日本建築
法隆寺
奈良県斑鳩、聖徳太子ゆかりの仏教寺院。607年の創建で、金堂・五重塔など西院伽藍…
日本建築(Japanese architecture)は、木を主たる材として、柱と梁を組み上げる軸組構法を基本とする、東アジア木造建築の一系統である。6世紀以降、中国・朝鮮半島から仏教とともに伝わった大陸の様式を受け入れ、やがて風土と感性に合わせて独自に展開した。
構造の要は、柱の上に組物(斗栱)を積み、軒を深く持ち出す点にある。深い軒は雨の多い気候から建物を守り、内と外をゆるやかにつなぐ縁側を生んだ。規格化された部材は分業による効率的な造営を可能にし、木の組み手は地震の揺れを柔軟に受け流した。壁は構造を担わず、襖や障子といった可動の建具で仕切られるため、空間は流動的で、開け放てば庭と一続きになる。石造建築が壁で空間を囲い込むのとは対照的に、日本建築は柱と屋根の下に、開かれた場をつくる。
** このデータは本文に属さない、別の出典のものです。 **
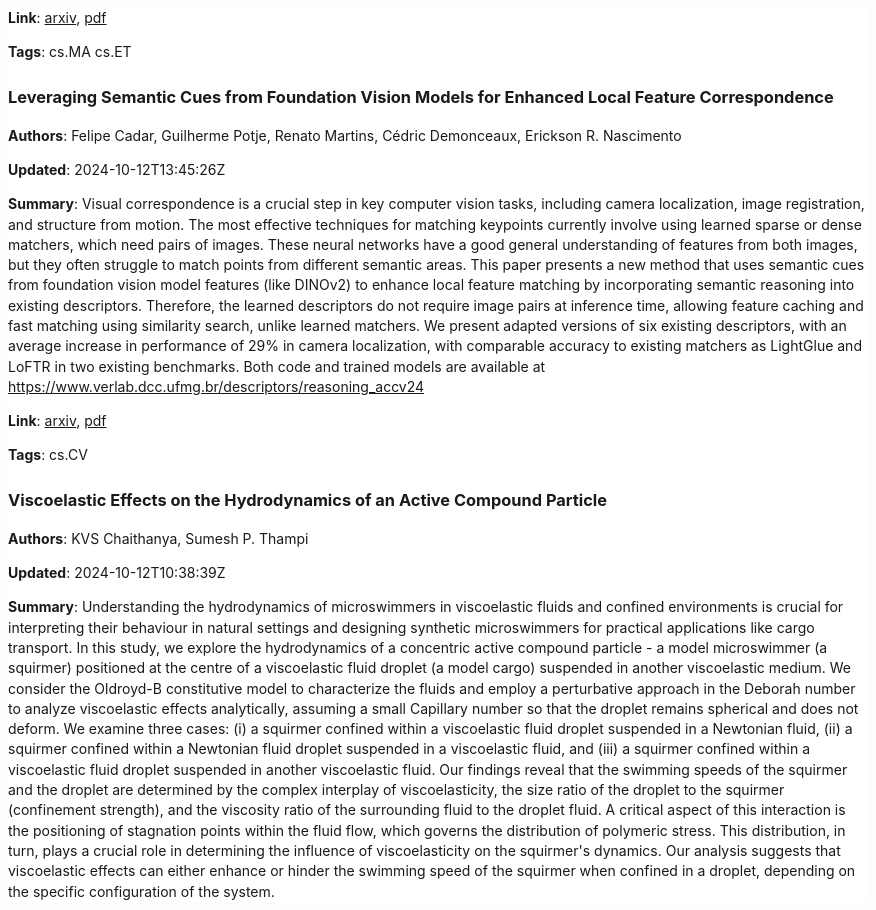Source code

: **Link**: [arxiv](http://arxiv.org/abs/2410.10071v1),  [pdf](http://arxiv.org/pdf/2410.10071v1)

**Tags**: cs.MA cs.ET 



### Leveraging Semantic Cues from Foundation Vision Models for Enhanced   Local Feature Correspondence
**Authors**: Felipe Cadar, Guilherme Potje, Renato Martins, Cédric Demonceaux, Erickson R. Nascimento

**Updated**: 2024-10-12T13:45:26Z

**Summary**: Visual correspondence is a crucial step in key computer vision tasks, including camera localization, image registration, and structure from motion. The most effective techniques for matching keypoints currently involve using learned sparse or dense matchers, which need pairs of images. These neural networks have a good general understanding of features from both images, but they often struggle to match points from different semantic areas. This paper presents a new method that uses semantic cues from foundation vision model features (like DINOv2) to enhance local feature matching by incorporating semantic reasoning into existing descriptors. Therefore, the learned descriptors do not require image pairs at inference time, allowing feature caching and fast matching using similarity search, unlike learned matchers. We present adapted versions of six existing descriptors, with an average increase in performance of 29% in camera localization, with comparable accuracy to existing matchers as LightGlue and LoFTR in two existing benchmarks. Both code and trained models are available at https://www.verlab.dcc.ufmg.br/descriptors/reasoning_accv24

**Link**: [arxiv](http://arxiv.org/abs/2410.09533v1),  [pdf](http://arxiv.org/pdf/2410.09533v1)

**Tags**: cs.CV 



### Viscoelastic Effects on the Hydrodynamics of an Active Compound Particle
**Authors**: KVS Chaithanya, Sumesh P. Thampi

**Updated**: 2024-10-12T10:38:39Z

**Summary**: Understanding the hydrodynamics of microswimmers in viscoelastic fluids and confined environments is crucial for interpreting their behaviour in natural settings and designing synthetic microswimmers for practical applications like cargo transport. In this study, we explore the hydrodynamics of a concentric active compound particle - a model microswimmer (a squirmer) positioned at the centre of a viscoelastic fluid droplet (a model cargo) suspended in another viscoelastic medium. We consider the Oldroyd-B constitutive model to characterize the fluids and employ a perturbative approach in the Deborah number to analyze viscoelastic effects analytically, assuming a small Capillary number so that the droplet remains spherical and does not deform. We examine three cases: (i) a squirmer confined within a viscoelastic fluid droplet suspended in a Newtonian fluid, (ii) a squirmer confined within a Newtonian fluid droplet suspended in a viscoelastic fluid, and (iii) a squirmer confined within a viscoelastic fluid droplet suspended in another viscoelastic fluid. Our findings reveal that the swimming speeds of the squirmer and the droplet are determined by the complex interplay of viscoelasticity, the size ratio of the droplet to the squirmer (confinement strength), and the viscosity ratio of the surrounding fluid to the droplet fluid. A critical aspect of this interaction is the positioning of stagnation points within the fluid flow, which governs the distribution of polymeric stress. This distribution, in turn, plays a crucial role in determining the influence of viscoelasticity on the squirmer's dynamics. Our analysis suggests that viscoelastic effects can either enhance or hinder the swimming speed of the squirmer when confined in a droplet, depending on the specific configuration of the system.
中世には、大陸から新たに、豪壮な大仏様と繊細な禅宗様がもたらされ、在来の穏やかな和様と並び立った。住宅では、武家の格式を示す書院造から、茶の湯の精神を映した簡素で非対称な数寄屋へと洗練が進む。装飾を削ぎ、素材の素地を生かし、余白と不均整に美を見出すその感覚は、桂離宮に一つの頂点をみる。
木は朽ちる。それゆえ日本建築は、伊勢神宮の式年遷宮に象徴されるように、建て替えと修復を前提とした。石の永遠とは異なる、更新によって受け継がれる建築観が、ここにはある。